Procès du 28 septembre : ce qu’on peut retenir de l’audition de la première victime de viol

Ibrahima Sory 2 Tounkara, président du tribunal criminel de Dixinn

Comme annoncé précédemment, le procès du massacre du 28 septembre 2009 s’est tenu pour la première fois à huis clos, ce mercredi 15 février 2023. A la demande de la partie civile, le tribunal a ordonné que l’audience ne soit pas publique, demandant aux journalistes et au public qui étaient présents de sortir de la salle. C’est seulement les parties au procès qui ont donc pu écouter le témoignage de la première victime de viol à être entendue par le tribunal. Et au sortir de l’audience, certains avocats de deux camps opposés se sont exprimés au micro d’un journaliste de Guineematin.com qui était sur place.

Me Pépé Koulémou, avocat

Me Pépé Koulémou, avocat du du Capitaine Moussa Dadis Camara : « Je crois que la sagesse a conduit le tribunal à admettre le huis clos puisque ça pouvait toucher à l’intimité des prétendues et supposées victimes. Parce qu’en réalité, il faudrait que ces victimes entre guillemets viennent rapporter la preuve de ce dont elles ont été victimes. Ces femmes ou jeunes filles qui se disent être victimes de viol, doivent venir rapporter la preuve des différents faits articulés contre nos clients. Cette dame a donné sa version des faits. Nous sommes encore en train de poser des questions.

Aujourd’hui, c’était le tour des avocats de la défense que nous sommes.

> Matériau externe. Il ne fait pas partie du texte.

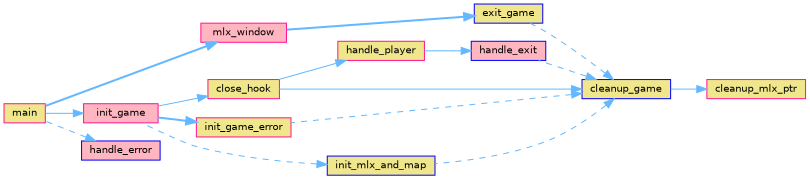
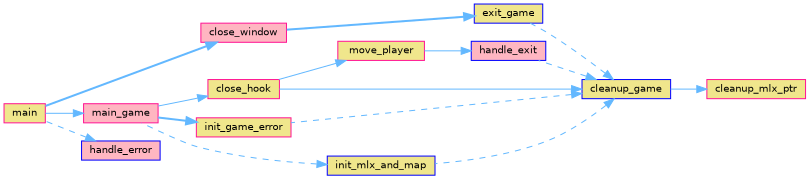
  digraph {
    rankdir=RL
    node [color=deeppink fillcolor=khaki fontname=Helvetica fontsize=10 shape=box style=filled]
    edge [color=steelblue1 dir=back fontname=Helvetica fontsize=10 labelfontname=Helvetica labelfontsize=10 style=solid]
    n1 [fontcolor=black height=0.2 label=cleanup_mlx_ptr width=0.4]
    n2 [color=blue height=0.2 label=cleanup_game width=0.4]
    n3 [color=blue height=0.2 label=exit_game width=0.4]
    n4 [color=blue fillcolor=lightpink height=0.2 label=handle_exit width=0.4]
    n5 [height=0.2 label=close_hook width=0.4]
    n6 [height=0.2 label=init_game_error width=0.4]
    n7 [color=blue height=0.2 label=init_mlx_and_map width=0.4]
-   n8 [fillcolor=lightpink height=0.2 label=mlx_window width=0.4]
+   n8 [fillcolor=lightpink height=0.2 label=close_window width=0.4]
    n9 [color=blue fillcolor=lightpink height=0.2 label=handle_error width=0.4]
    n10 [height=0.2 label=main width=0.4]
-   n11 [height=0.2 label=handle_player width=0.4]
-   n12 [fillcolor=lightpink height=0.2 label=init_game width=0.4]
+   n11 [height=0.2 label=move_player width=0.4]
+   n12 [fillcolor=lightpink height=0.2 label=main_game width=0.4]
    n1 -> n2
    n2 -> n3 [style=dashed]
    n2 -> n4 [style=dashed]
    n2 -> n5
    n2 -> n6 [style=dashed]
    n2 -> n7 [style=dashed]
    n3 -> n8 [style=bold]
    n4 -> n11
    n5 -> n12
    n6 -> n12 [style=bold]
    n7 -> n12 [style=dashed]
    n8 -> n10 [style=bold]
    n9 -> n10 [style=dashed]
    n11 -> n5
    n12 -> n10
  }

Personnellement, je viens de terminer avec elle et je pense que les autres vont continuer le lundi à poser leurs questions et ça va certainement informer le peuple. Voilà une dame qui dit qu’elle a représenté toutes les victimes des événements du 28 septembre à La Haye. On lui a posé la question de savoir qu’en étant représentante des autres victimes, pas seulement des victimes de viol, est-ce qu’elle a un mandat, une procuration des autres ? Elle a dit qu’elle n’a pas de documents dans ce sens.

On lui a aussi posé la question de savoir durant tout ce parcours là, ses va-et-vient à La Haye, est-ce qu’elle sait pertinemment qu’elle n’est pas témoin effectivement à ce procès, elle a dit oui qu’elle n’est pas témoin. Donc, ici, nous l’avons invitée à apporter les preuves de ses déclarations, les raisons de sa plainte. Et nous sommes en train de lui poser des questions dans ce sens pour qu’elle prouve l’effectivité d’une telle infraction commise à son encontre. Mais en réalité, moi je ne suis pas convaincu ».

Me Halimatou Camara, avocate

Me Halimatou Camara, activiste des droits de l’Homme, avocate de la partie civile : « Cette première étape nous ramène au fait que c’est la procédure pénale et c’est surtout les droits de la partie civile qui sont respectés, surtout en matière de torture, d’actes de barbarie subis par la victime. En matière de violences basées sur le genre où de violences sexuelles, il est de droit dans notre Code de procédure pénale que le huis clos soit admis lorsque la victime veut le huis clos. Aujourd’hui, il est difficile de dire que son témoignage a convaincu ou n’a pas convaincu. Notre pays vient de loin. Le plus important à cette étape, c’est la parole de la victime. Ça c’est extrêmement important. C’est une étape cruciale dans notre pays.

Que sa parole soit convaincante ou pas, il est aujourd’hui clair qu’une victime a eu le droit de parler. Et je pense que c’est historique, c’est pourquoi depuis hier, nous ressentons une forte émotion. Nous sommes dans un état où on se sent plus ou moins libéré. Le procès criminel en tant tel, il est même thérapeutique pour la victime. Je pense que ces dimensions là ne sont pas malheureusement des dimensions qui sont prises en compte par nos adversaires. Très malheureusement, les gens ne sont pas suffisamment sensibilisés sur ce qu’on appelle les violences basées sur le genre.

Ce sont des violences qui font que la victime est souvent marquée par un traumatisme. Et même ce qu’elle va raconter peut avoir des zones d’ombre parce que tout simplement la victime est traumatisée. Donc, je pense que c’est une victoire. C’est une première que cette victime ait eu le courage de parler, de briser la parole, de briser ce tabou. Malgré le fait qu’elle soit une mère de famille, elle est restée une citoyenne qui, aujourd’hui, veut que sa dignité soit reconnue. Elle veut pouvoir parler, elle veut pouvoir être reconnue en qualité de victime ».

Le procès se poursuivra lundi prochain avec la même partie civile qui a été entendue aujourd’hui.